Will the use of machine learning result in a major breakthrough in physics (including cosmology and astronomy) by Dec 31, 2025?
A major breakthrough is defined as a major change in the consensus or the closing of a long standing open problem. Examples: settling the issue of the existence and nature of dark matter or dark energy, unifying gravity with the other three forces, discovering magnetic monopoles, determining that the correct interpretation of quantum mechanics is superdeterminism, etc.
The breakthrough must be in the science itself, not just a speedup or incremental improvement of existing methods; it should result in us learning something fundamentally new about physical reality. AI must be key for the breakthrough, such that without AI it would conceivably never have occurred on this timescale.
@ArmandodiMatteo Right. The existence of superconductors would qualify; having made a specific superconductor that works at T=300K would not as there is nothing special about that temperature except for human preferences, unless you had to learn something that upends our understanding of superconductivity to be able to make this new superconductor
>such that without AI it would conceivably never have occurred
How should it be understood? This sounds like the AI has to be an AGI more powerful than existing departments full of scientists?
@MrLuke255 Not necessarily, it can be an AI tool that enables a group to obtain radically new results that would otherwise have been impossible without the tool. To make this more concrete, let’s think of general relativity and tensor calculus. Without the ability to manipulate tensor quantities it would still be possible to develop the relevant intuition (principle of equivalence and all that) but not to turn it into an actual testable theory, not in full generality at least. Now imagine that humans are unable to calculate with tensors, which is not that far fetched if you ever tried to compute say the Christoffel symbols given a metric by hand. But Mathematica can do that easily. You get the idea.
@mariopasquato I'm not entirely sure I understand. So at the end of the day you will make a final call, subjectively?
AI must be indispensabile for the breakthrough, such that without AI it would conceivably never have occurred.
This seems likely a far too extreme requirement. Ex: the possible worlds where we stop AI development due to risks and spend effort biologically improving ourselves, and also manually designing far better non-AI problem solving tools can conceivably get much/all of what AI can get possibly bar superintelligence levels.
@mariopasquato I edited the description to make this clearer. “Never have occurred” -> “Never have occurred on this timescale”.
@mariopasquato If it is just for the next two years, then yeah we aren't biologically improving ourselves that much so soon.
(I think there's potential big improvements possible in theorem proving, but probably not in two years either)
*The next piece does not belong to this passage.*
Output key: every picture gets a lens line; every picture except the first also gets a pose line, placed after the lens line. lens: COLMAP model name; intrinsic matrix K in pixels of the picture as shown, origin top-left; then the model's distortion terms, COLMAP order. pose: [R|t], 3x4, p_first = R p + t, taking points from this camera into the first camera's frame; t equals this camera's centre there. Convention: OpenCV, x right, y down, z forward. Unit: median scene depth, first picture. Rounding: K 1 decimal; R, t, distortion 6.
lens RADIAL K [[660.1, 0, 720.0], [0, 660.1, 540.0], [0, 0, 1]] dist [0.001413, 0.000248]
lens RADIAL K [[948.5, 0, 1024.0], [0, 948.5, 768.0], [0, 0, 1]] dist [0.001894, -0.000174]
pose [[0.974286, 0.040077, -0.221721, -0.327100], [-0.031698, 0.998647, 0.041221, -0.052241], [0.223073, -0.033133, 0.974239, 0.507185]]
I was coming from your other market https://manifold.markets/mariopasquato/conditional-on-a-major-breakthrough?r=bWFyaW9wYXNxdWF0bw which I interpreted as being mostly unbounded but now I realize is also 2025. Oops.
The definition of "AI" in use is also going to play a huge role. If curve fitting is AI, then it is highly likely this will play a role. Less likely but still quite plausible: use of machine-learning based tools to semi-automatically annotate large number of images and the annotations forming a basis for new discoveries (e.g. using Galaxy Zoo crowdsourced annotations as training corpus). Would that count as AI? And would that be considered only a "speedup" (in principle you could just hire thousands of people to do the image analysis manually)? If the requirement is rather that AI is only something that is actually "thinking" and formulating theories/experiments/... then IMHO very likely NO.
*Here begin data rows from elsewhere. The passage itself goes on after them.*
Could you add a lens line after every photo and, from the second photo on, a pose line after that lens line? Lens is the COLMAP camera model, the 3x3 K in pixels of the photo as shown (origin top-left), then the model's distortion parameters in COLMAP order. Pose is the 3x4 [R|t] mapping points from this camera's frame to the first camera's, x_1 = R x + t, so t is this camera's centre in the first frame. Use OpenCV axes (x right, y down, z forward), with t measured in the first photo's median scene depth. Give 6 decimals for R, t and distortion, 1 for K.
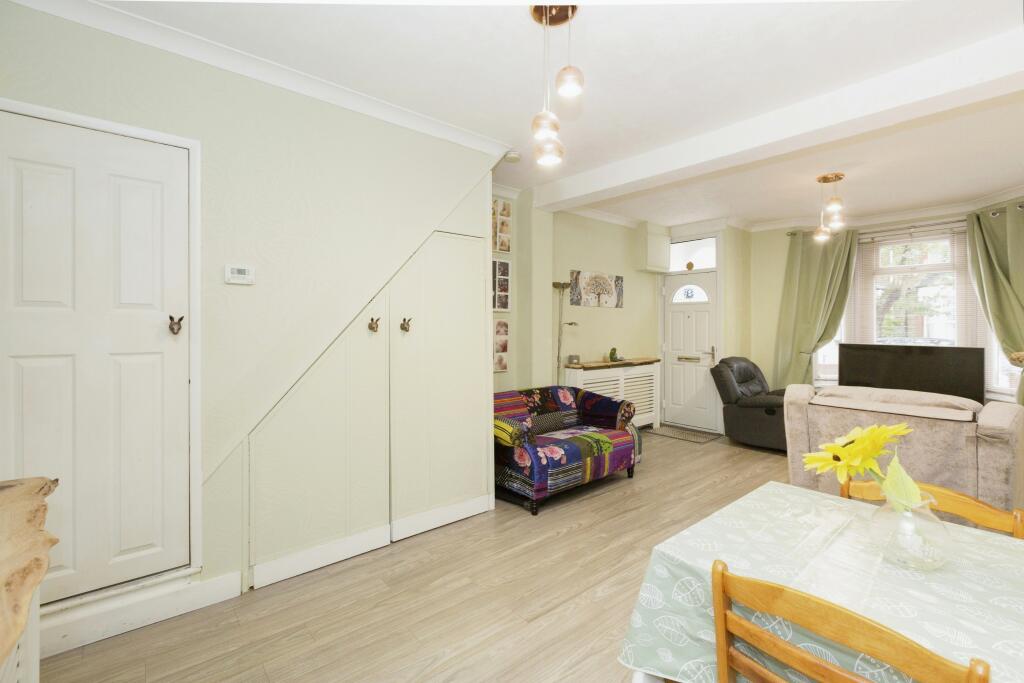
lens RADIAL K [[455.8, 0, 509.1], [0, 455.8, 321.1], [0, 0, 1]] dist [0.000114, -0.000340]
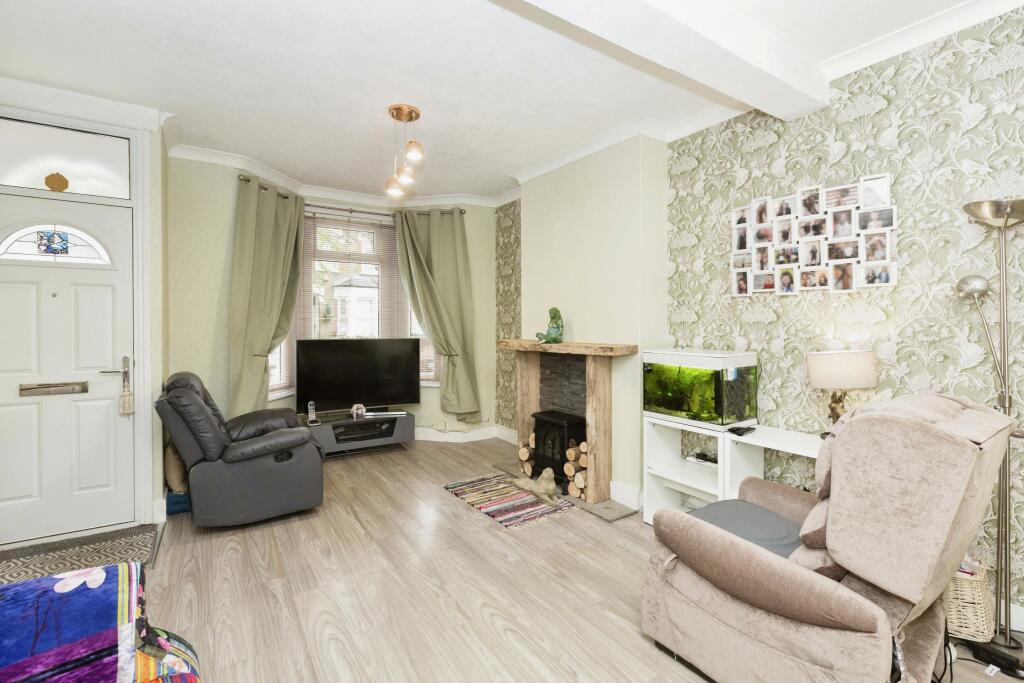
lens RADIAL K [[457.8, 0, 510.1], [0, 457.8, 329.1], [0, 0, 1]] dist [-0.000884, 0.000012]
pose [[0.116043, -0.017740, 0.993086, -0.000541], [-0.014136, 0.999710, 0.019511, 0.010714], [-0.993144, -0.016303, 0.115759, 0.616871]]
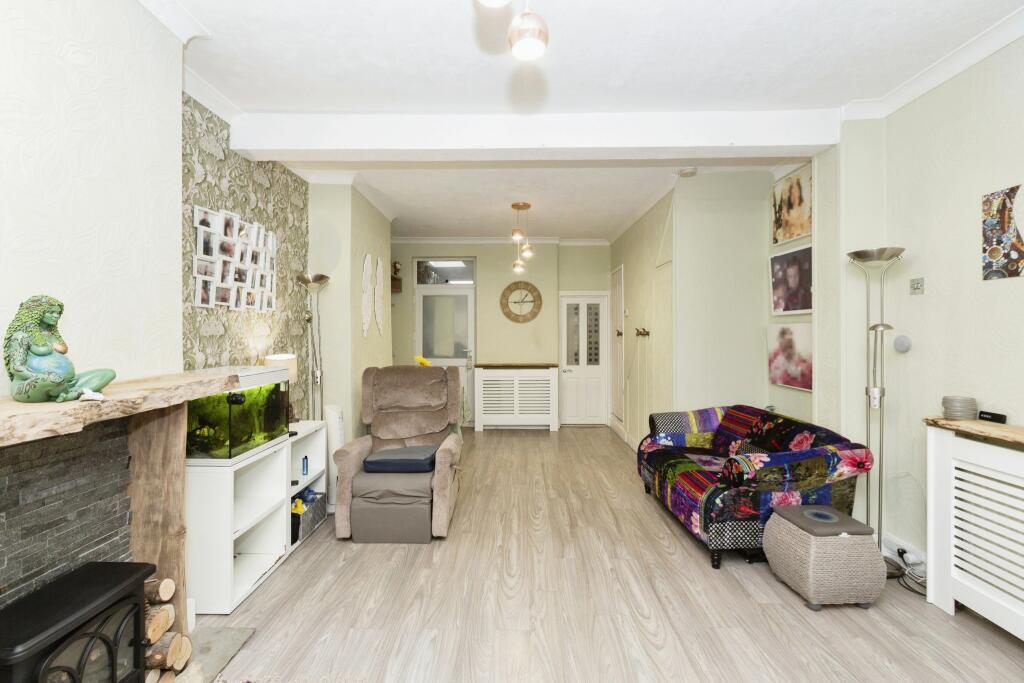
lens RADIAL K [[457.8, 0, 510.1], [0, 457.8, 329.1], [0, 0, 1]] dist [-0.000884, 0.000012]
pose [[-0.659090, -0.010798, -0.751987, 0.782886], [0.009025, 0.999711, -0.022265, 0.016549], [0.752010, -0.021461, -0.658802, 1.004340]]
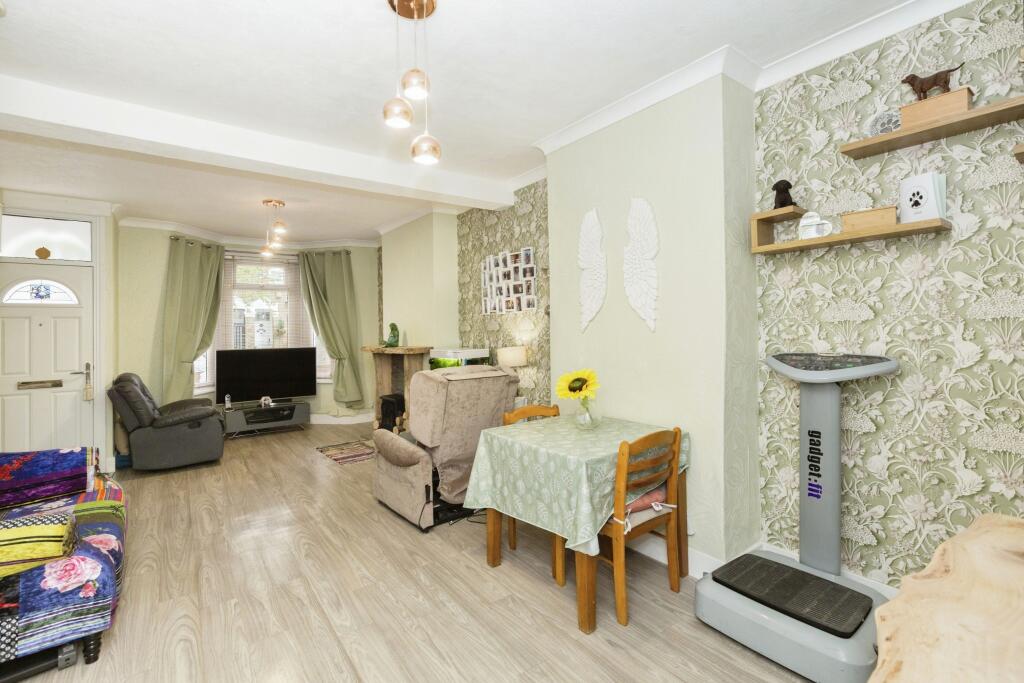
lens RADIAL K [[455.8, 0, 509.1], [0, 455.8, 321.1], [0, 0, 1]] dist [0.000114, -0.000340]
pose [[0.062275, 0.015741, 0.997935, -0.326228], [0.010794, 0.999807, -0.016444, 0.005464], [-0.998001, 0.011795, 0.062093, 0.283589]]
@MartinModrak Curve fitting with a limited number of parameters on a handful of data points has been around since Gauss. What makes machine learning machine learning is subjective but at a minimum I would require models where the number of parameters makes it unacceptable to judge goodness of fit on the training data itself, requiring a train/validation split.
@WesleyJB I would also resolve yes in the following scenario: an anomaly detection algorithm sifts through the 15 terabyte per night produced by the LSST telescope finding a handful of sources with unexpected behavior, resulting in a refutation of established theory (say abandoning Lambda-CDM in favor of modified gravity).
So this project would qualify, if it pans out and the anomaly they observed genuinely leads to a discovery of a new particle?